So Much For Eating All The Allergens

Ronan Takagi
Burnt Toast
Published in
3 min readApr 23, 2018

I came home yesterday to find the house eerily quiet. When my wife and baby are home, there’s always some noise or I can at least feel their presence. Not this time. I looked around the house to confirm their absence and began to worry. Had they been kidnapped like the movie Taken? Was I going to have to go all Liam Neesons on some Albanian sex traffickers? No, it was worse. I checked my phone to find a voicemail from my wife. She was on her way to the emergency room with the baby.

I rushed over to the ER where, to my relief, my wife and Dmitri were sitting calmly in the waiting room. Dmitri had a slightly swollen face and red crap all around his mouth but was otherwise his normal self. His eyes were a bit swollen, too. He looked like he’d had an allergic reaction to pollen (or how daddy looks when he drinks alcohol — yay Asian glow!) As I wrote a few weeks ago, we’ve been feeding Dmitri all kinds of solid foods, even allergens. On this particular day, my wife had given the baby a mixture of peanuts and other tree nuts that the pediatrician recommended. The second it touched his mouth, he had a reaction. The ER doctor gave him a once over and prescribed some meds that made the swelling and redness go down. We sat there for an hour to make sure it worked then went home.
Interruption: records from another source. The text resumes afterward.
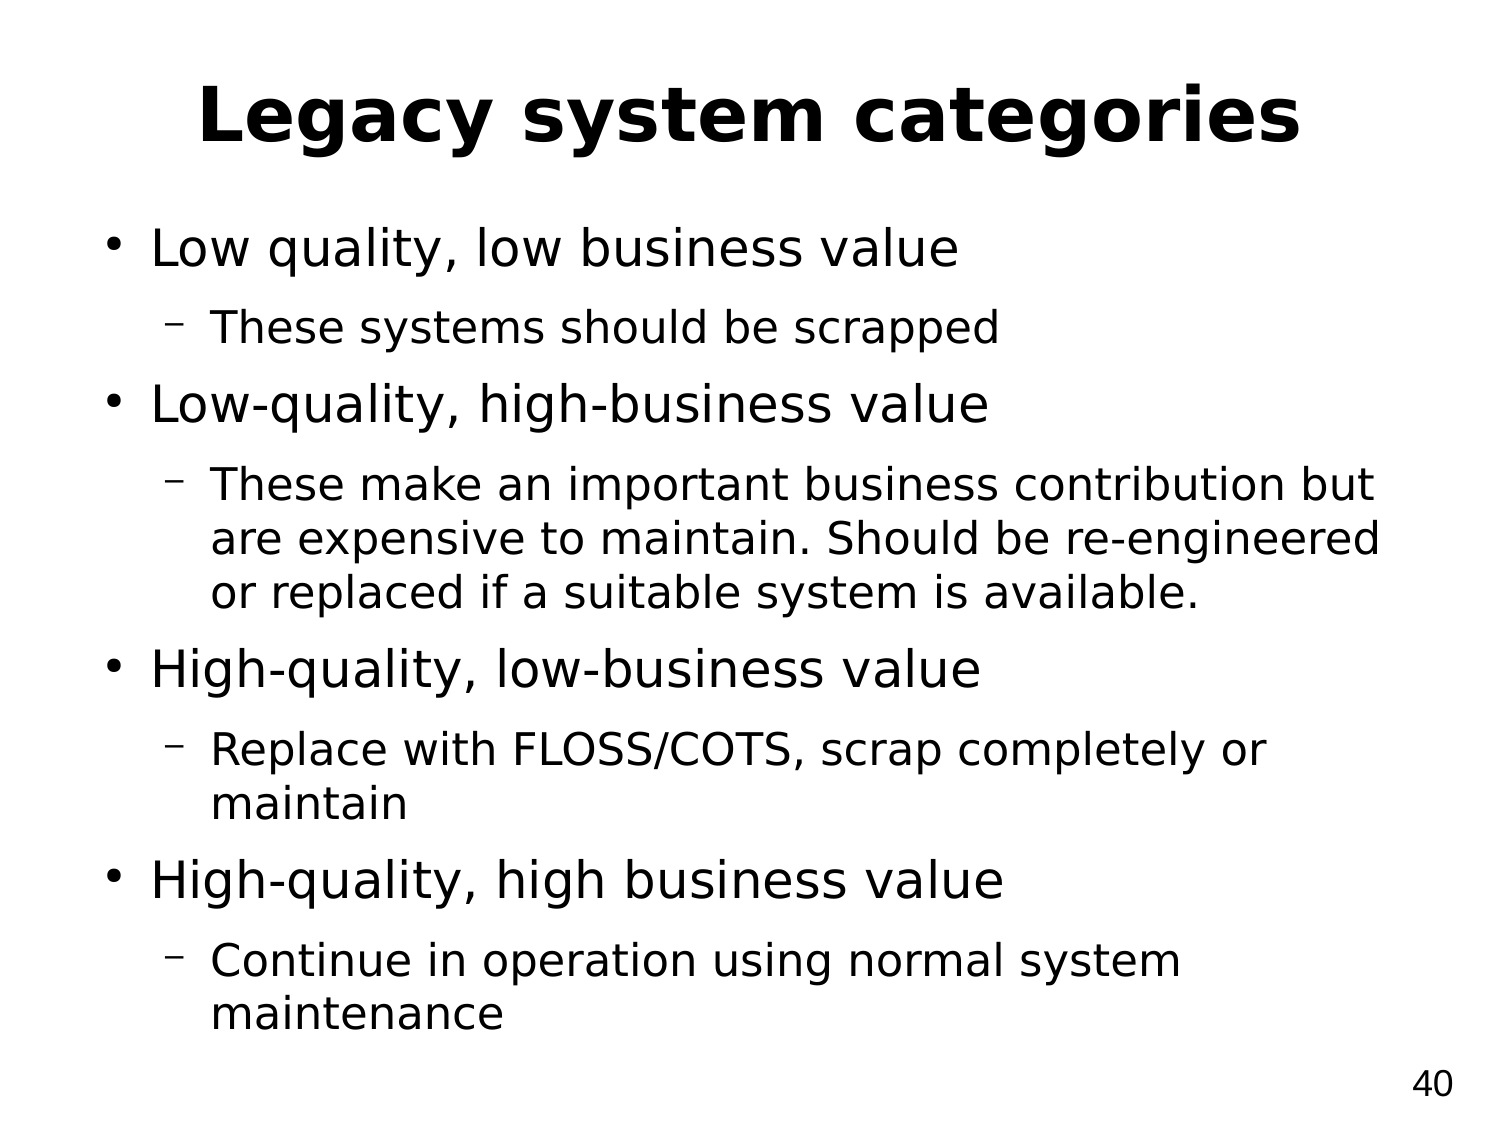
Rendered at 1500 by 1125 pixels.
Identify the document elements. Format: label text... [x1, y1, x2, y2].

list Low quality, low business value These systems should be scrapped Low-quality, high-business value These make an important business contribution but are expensive to maintain. Should be re-engineered or replaced if a suitable system is available. High-quality, low-business value Replace with FLOSS/COTS, scrap completely or maintain High-quality, high business value Continue in operation using normal system maintenance [75, 206, 1425, 1093]
title Legacy system categories [75, 44, 1425, 177]
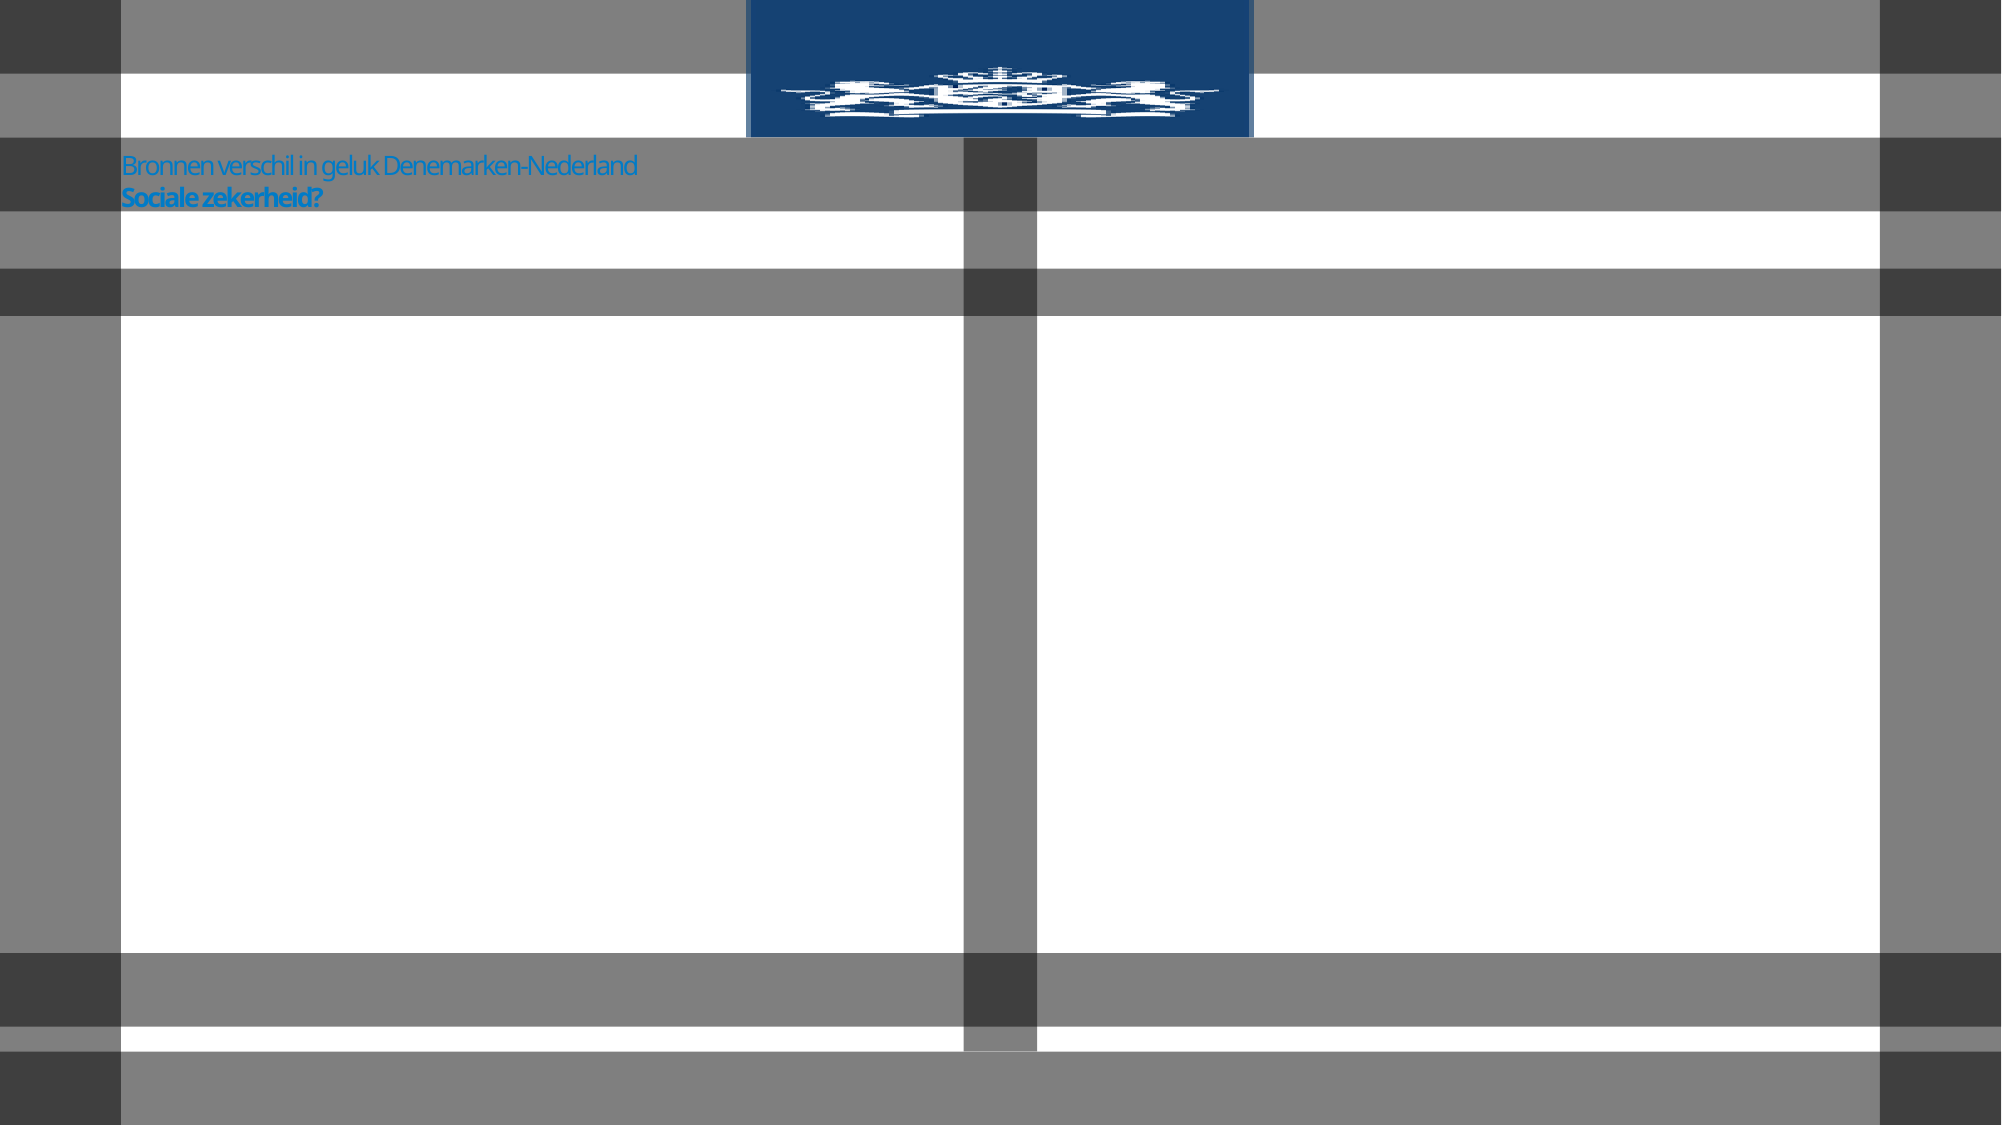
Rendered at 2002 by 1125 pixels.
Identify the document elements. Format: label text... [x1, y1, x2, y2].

title Bronnen verschil in geluk Denemarken-Nederland Sociale zekerheid? [121, 149, 1880, 215]
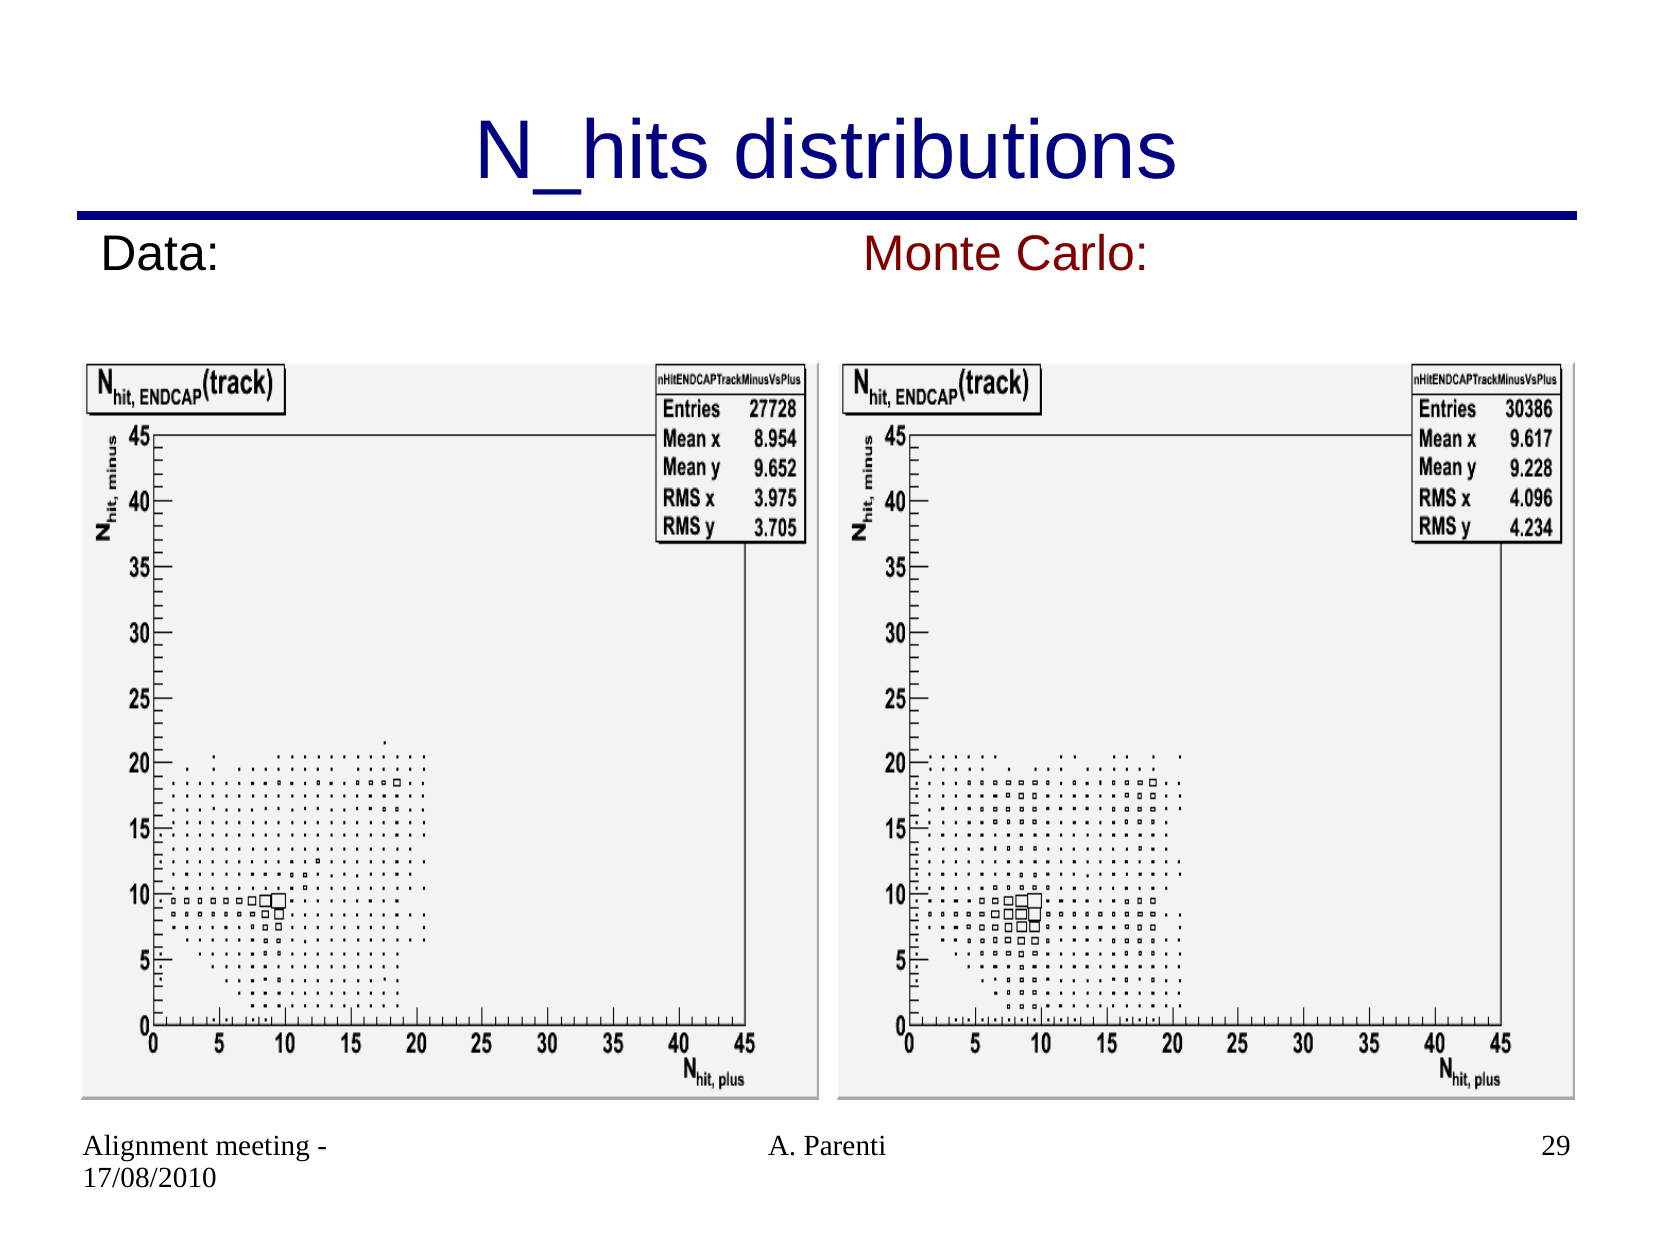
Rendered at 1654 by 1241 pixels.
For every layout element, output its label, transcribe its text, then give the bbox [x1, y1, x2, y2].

list Data: [82, 225, 809, 361]
picture [80, 361, 819, 1100]
title N_hits distributions [82, 75, 1571, 226]
picture [836, 361, 1575, 1100]
list Monte Carlo: [845, 225, 1572, 1094]
list Data: [82, 1100, 809, 1109]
During our next visit to the pediatric clinic, we saw a different pediatrician than we did last time. The new pediatrician said, , “I know doctor so-and-so would disagree, but. . . NO MORE ALLERGENS! One trip to the ER is enough in a baby’s first year of life.” We agreed. Fortunately, my wife was smart enough to give Dmitri the peanut mixture a day before his pediatrician’s appointment because we also had salmon, shrimp, and crab ready to go for baby. All of that’s in the trash now (although apparently chicken and beef are still ok).

It sucks to know Dmitri is allergic to nuts (or maybe just one kind of nut; we don’t know since the mixture we gave him had so many nuts in it). Thankfully he didn’t have anaphylactic shock or anything like that, but the pediatrician still put in a prescription for an Epipen. It’s scary to think Dmitri might inadvertently come into contact with something that starts to kill him and we’ll have to jab a needle into his leg to save his life. At least it’s not like that scene in Pulp Fiction. Although, for the sake of saving my son’s life, I’d stab him in the heart. Then when I knew he wasn’t going to die, I’d pass the fuck out from having had to stab him in the heart.